Hawaii prop guard bill amended to be effective in 2088
The bill was introduced and passed its first reading on 25 January 2016.
On 27 January 2016 the bill was referred to the House Committee on Ocean, Marine Resources, & Hawaiian Affairs (OMH)
The bill was heard by OMH on 12 February 2016.
OMH recommended the bill be passed with amendments on 17 February 2016, the same date testimony on the bill was heard before OMH in a Public Hearing.
Public testimony could be submitted online. Submissions were posted as a group on the Hawaii State Legislature page for the bill. The first page is the testimony of Suzanne D. Case, Chairperson of the State of Hawaii Department of Land and Natural Resources.
Suzanne D. Case: State of Hawaii Dept. of Land and Natural Resources
“While propeller guards may decrease the possibility of critical or fatal injuries in some instances, they can also interfere with the operation of the vessel that can hinder navigation, for instance, debris such as plastic bags can become entangled with the prop guard and cause cavitation. Propeller guards are also not manufactured for all vessels as they are typically affixed to outboard engines but may be impractical to install on sailboats and certain straight shaft vessels.
She goes on to say her Department thinks public outreach, training, and education would be more effective. She notes some of those programs that are already underway including mandatory vessel operator boater safety training and Boating Safety Week.
Prior to 17 February, the proposed bill HB2024 was to take effect upon its passing. It would obviously take some time for the industry to respond and prepare to meet those requirements. We are used to seeing the Coast Guard use dates like three years after passing, then the industry will try to move them back further.

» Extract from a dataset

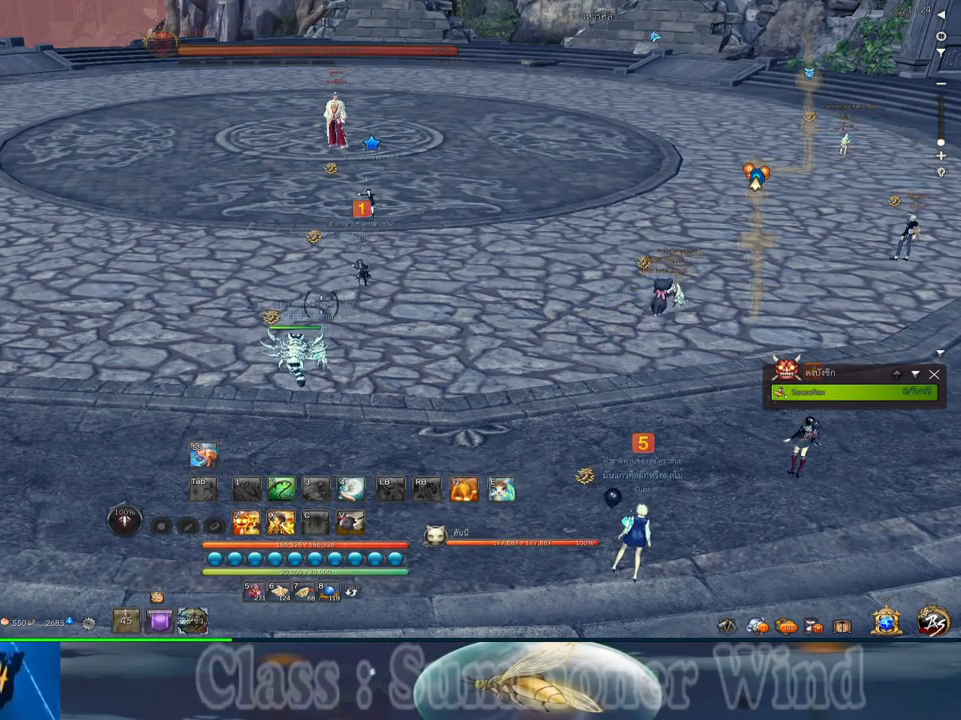
{"keys": [], "mouse": [], "events": []}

However, in this instance the bill was amended as House Bill 2024 HD1 with an effective date of 24 December 2088.
OMH returned the bill to the House with with recommendation that it be sent to the Committee on Judiciary. OMH’s brief recommendation included the following statement:
Ho‘omana Pono, LLC and one individual supported this measure. Lahaina Divers, Inc., Hawaii Goes Fishing, Hunting Farming and Fishing Association, and numerous individuals testified in opposition to this measure. The Department of Land and Natural Resources offered comments.

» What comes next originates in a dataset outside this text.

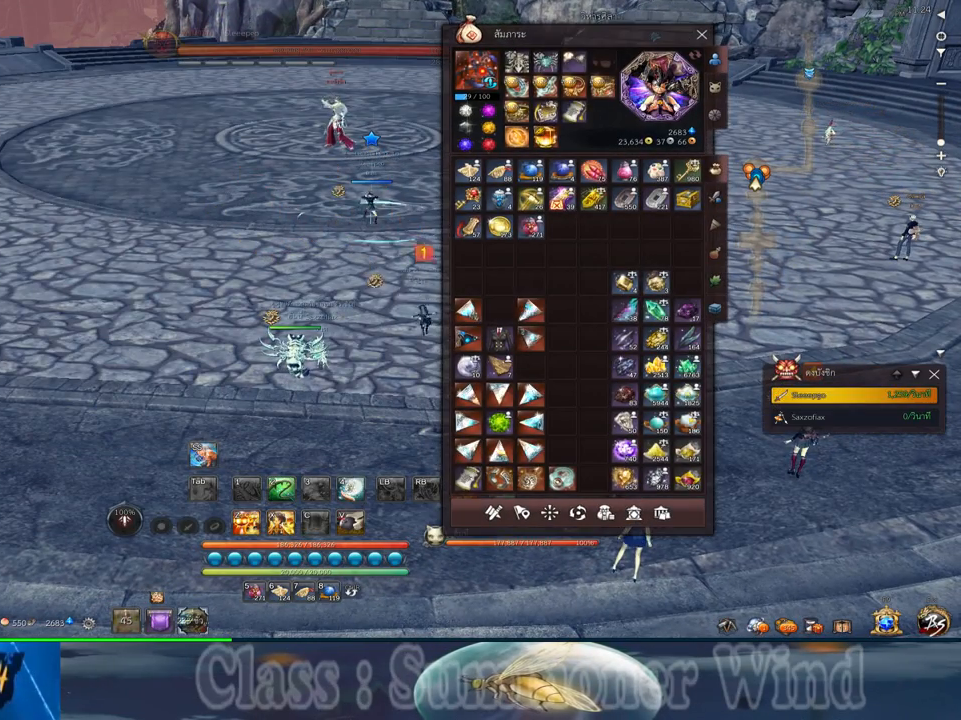
{"keys": [], "mouse": [], "events": []}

Your Committee has amended this measure by changing its effective date to December 24, 2088, to facilitate further discussion.
The bill now continues to make its way through the system as HB2024 HD1 (HD1 signifying the amended version)

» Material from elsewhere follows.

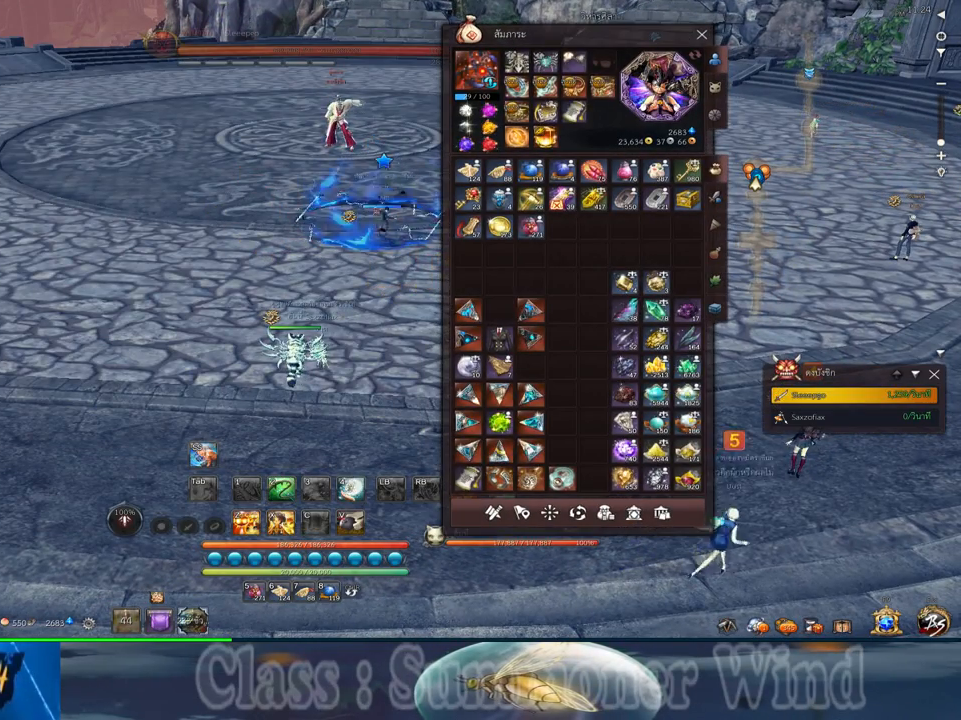
{"keys": [], "mouse": [], "events": []}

While we definitely oppose the bill as it was written (guards mandatory on all recreational boats in Hawaii near shore), we do feel that open discussion and consideration of the bill could have been a great exercise leading to the identification of several devices and approaches detailed on our previous post. Hawaii could craft programs utilizing those devices and approaches, and others to help make their citizens safer on the water.
Instead Hawaii’s House Committee on Ocean, Marine Resources, & Hawaiian Affairs (OMH) virtually killed the bill by making it effective in 2088.
OMH says they pushed the date way out there “to facilitate further discussion.”
Legislatures frequently face challenges in which they do not have all the facts to make the best decision at this time. There are many legislative procedures that allow them to handle matters of that nature. Such as referring it to a committee for public hearings around the state, bringing in experts to speak on the topic (I am not talking about us), investigating the topic themselves, collecting data, reviewing the approaches of others, formation of study groups, consultation with U.S. Coast Guard, etc..
Here in Oklahoma the Legislature continues to stall on addressing oil well waste water injection issues surrounding earthquakes while the walls of our homes continue to crack and crumble. But the Oklahoma Legislature knows that if they were to currently pass a bill banning injection beginning in late 2088 the angry citizens of Oklahoma might well hang them on the steps of the State Capital the that same day.
While we oppose mandatory use of propeller guards on all recreational boats in Hawaii near shore, we encourage open discussion of this issue leading to positive changes, not effectively killing the bill.